For well-behaved arguments, these two implementations will produce the same results, but they're very difference when it comes to their treatment of lists that contain entries that can't be evaluated. For instance since comp-list-1 compares the two lists from the beginning to the end, it's capable of distinguishing between the two lists '(1 (eval btm)) and '(2 3) because it detects a difference between 1 and 2. It's not capable of distinguishing between '(1 (eval btm) 3) and '(1 2 4), since it runs into a non-terminating computation in the second entry before finding the entries 3 and 4 that allow it to distinguish between the two lists. For comp-list-2 the situation is reversed. In fact, we can explicitly classify the pairs of lists that each implementation is capable of distinguishing. In particular, ‌(comp-list-1 l1 l2) will return a result if:

Neither l1 nor l2 has any non-evaluating entries
The lists l1 and l2 are distinct and the first entry at which they differ can be evaluated in both lists
One list is shorter than the other and all of the elements of the shorter list can be evaluated

On the other hand, (comp-list-2 l1 l2) returns a result when:

Neither l1 nor l2 has any non-evaluating entries
One list is shorter than the other
The lists l1 and l2 are distinct and the last entry at which they differ can be evaluated in both lists

An interesting detail here is that comp-list-2 detects inequality between lists with different lengths without having to evaluate a single element. However, in addition to comp-list-1 and comp-list-2 we can design a parallel (but certainly not very efficient) implementation that makes use of our andp construction:

(define (comp-list-p l1 l2)
        (if (empty? l1)
            (empty? l2)
            (andp (eqv? (eval (car l1)) (eval (car l2)))
                  (comp-list-p (cdr l1) (cdr l2)))))

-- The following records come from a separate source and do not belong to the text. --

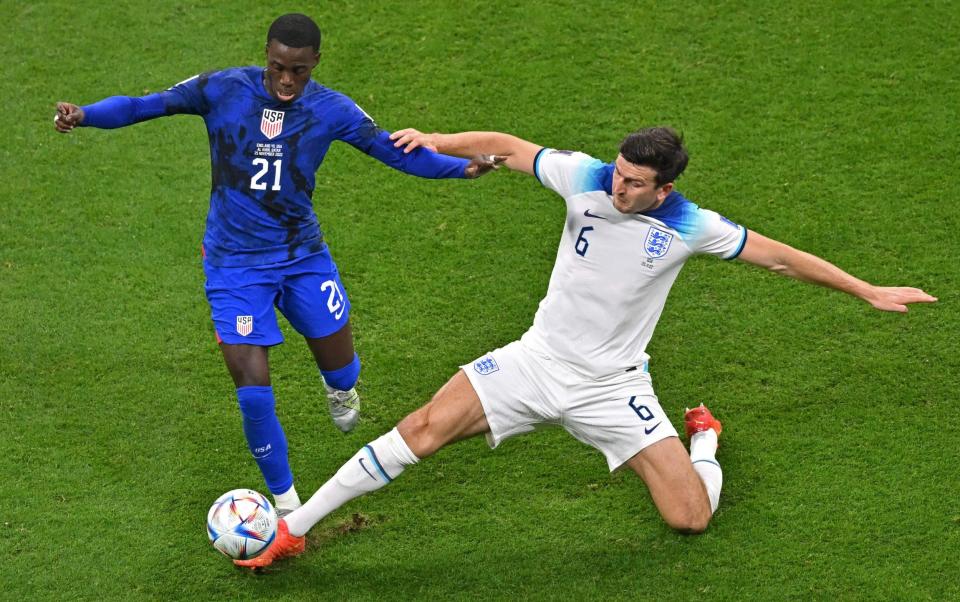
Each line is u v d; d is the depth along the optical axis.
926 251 27.34
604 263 19.61
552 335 20.22
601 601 20.56
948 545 21.36
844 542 21.50
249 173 19.53
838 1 33.72
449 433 20.28
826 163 29.53
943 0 33.59
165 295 26.50
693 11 33.53
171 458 23.12
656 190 18.66
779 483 22.67
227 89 19.45
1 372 24.59
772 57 32.25
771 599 20.53
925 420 23.80
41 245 27.52
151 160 29.72
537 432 23.98
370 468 20.22
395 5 33.81
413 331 25.97
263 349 20.05
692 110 30.91
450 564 21.28
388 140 19.97
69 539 21.41
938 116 30.55
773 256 19.61
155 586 20.72
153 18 33.31
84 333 25.55
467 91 31.44
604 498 22.58
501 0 33.94
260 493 22.45
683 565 21.17
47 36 32.84
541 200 28.98
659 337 25.81
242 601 20.52
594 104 31.09
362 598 20.61
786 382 24.75
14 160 29.56
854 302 26.39
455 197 29.00
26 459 22.86
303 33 18.48
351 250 27.67
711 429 22.48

With this implementation the termination conditions are much less stringent. In particular, to conclude that two lists are unequal, it's only necessary that the two lists have distinct lengths or that they have two evaluating entries in any position with distinct values. This implementation is capable of distinguishing between both the pair of lists '(1 (eval btm)) and '(2 3) and the pair of lists '(1 (eval btm) 3) and '(1 2 4). It's even capable of distinguishing between the lists '((eval btm) 34 (eval btm)) and '((eval btm) 35 (eval btm)), which neither comp-list-1 nor comp-list-2 manages to accomplish.